§ YOUR GOAL: Transcribe this listing exactly; omit the pictures.

§ RECORDED INFORMATION:
○ ○ ○
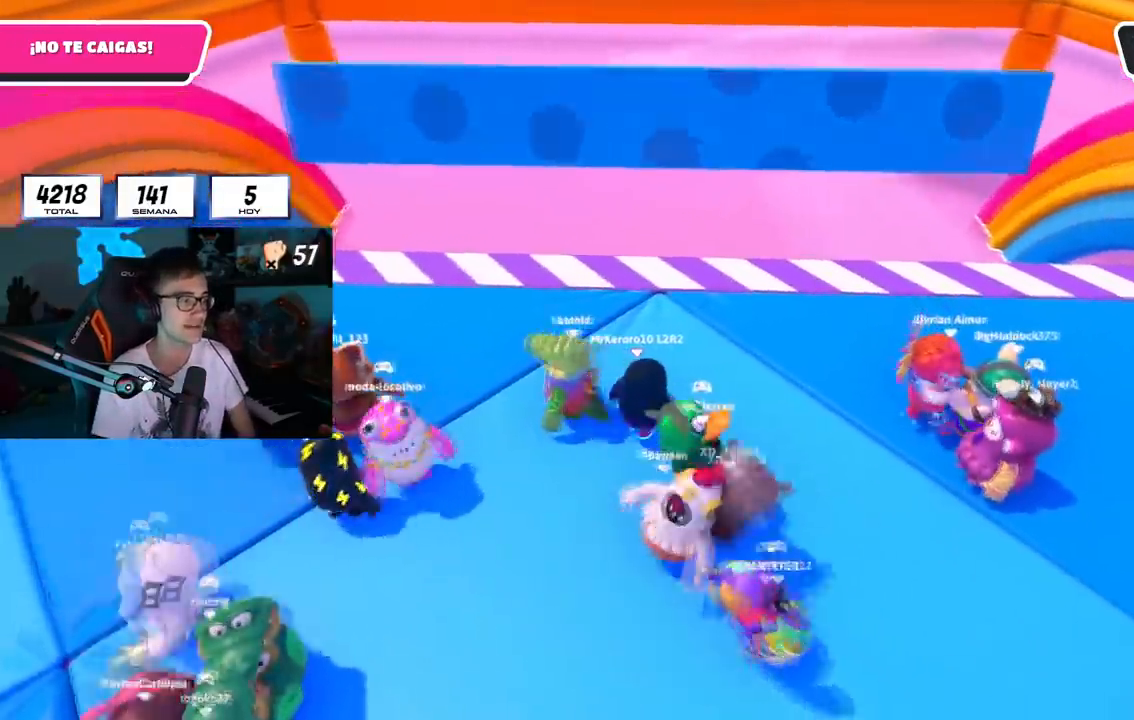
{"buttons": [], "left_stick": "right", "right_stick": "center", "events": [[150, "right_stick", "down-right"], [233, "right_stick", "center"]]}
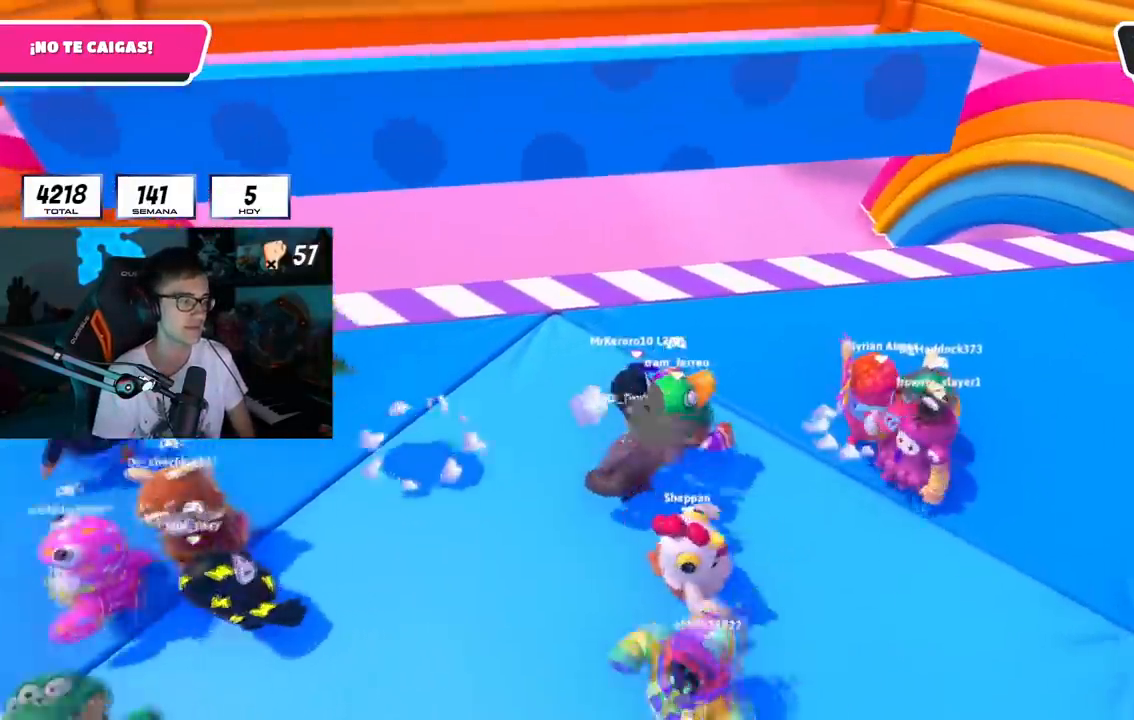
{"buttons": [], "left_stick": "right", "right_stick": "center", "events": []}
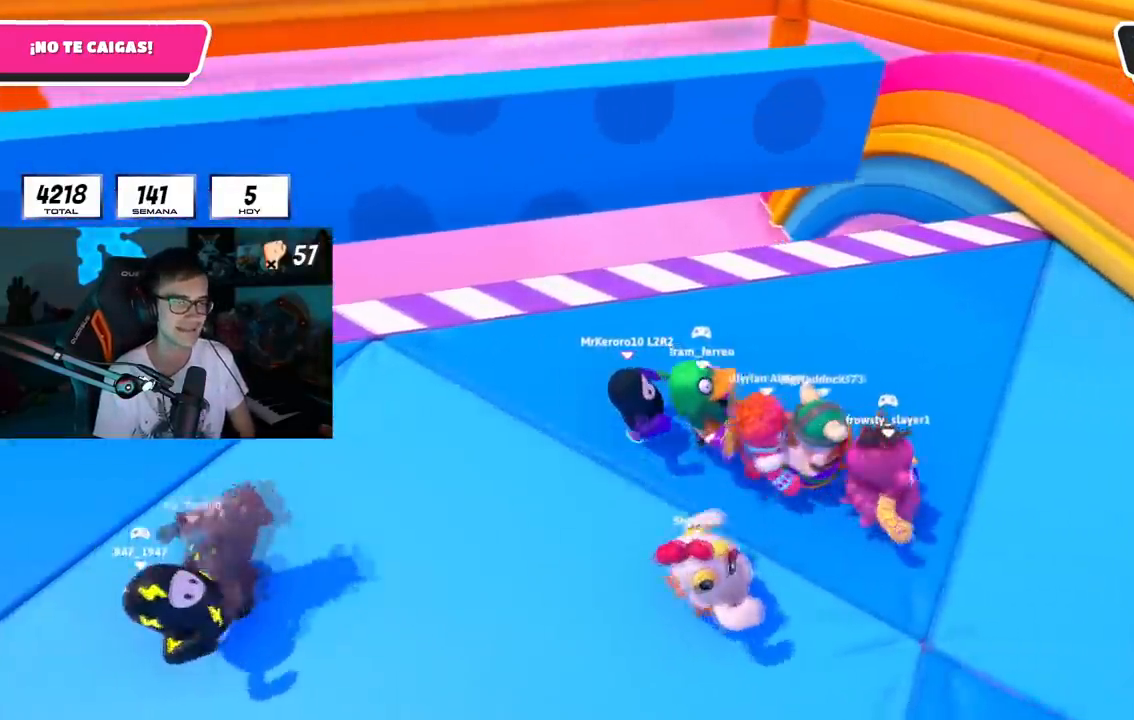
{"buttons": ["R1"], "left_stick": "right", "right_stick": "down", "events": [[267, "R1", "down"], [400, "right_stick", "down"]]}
○ ○ ○
§ RESULT FOR THIS EXERCISE:
{"buttons": [], "left_stick": "right", "right_stick": "center", "events": [[150, "right_stick", "down-right"], [233, "right_stick", "center"]]}
{"buttons": [], "left_stick": "right", "right_stick": "center", "events": []}
{"buttons": ["R1"], "left_stick": "right", "right_stick": "down", "events": [[267, "R1", "down"], [400, "right_stick", "down"]]}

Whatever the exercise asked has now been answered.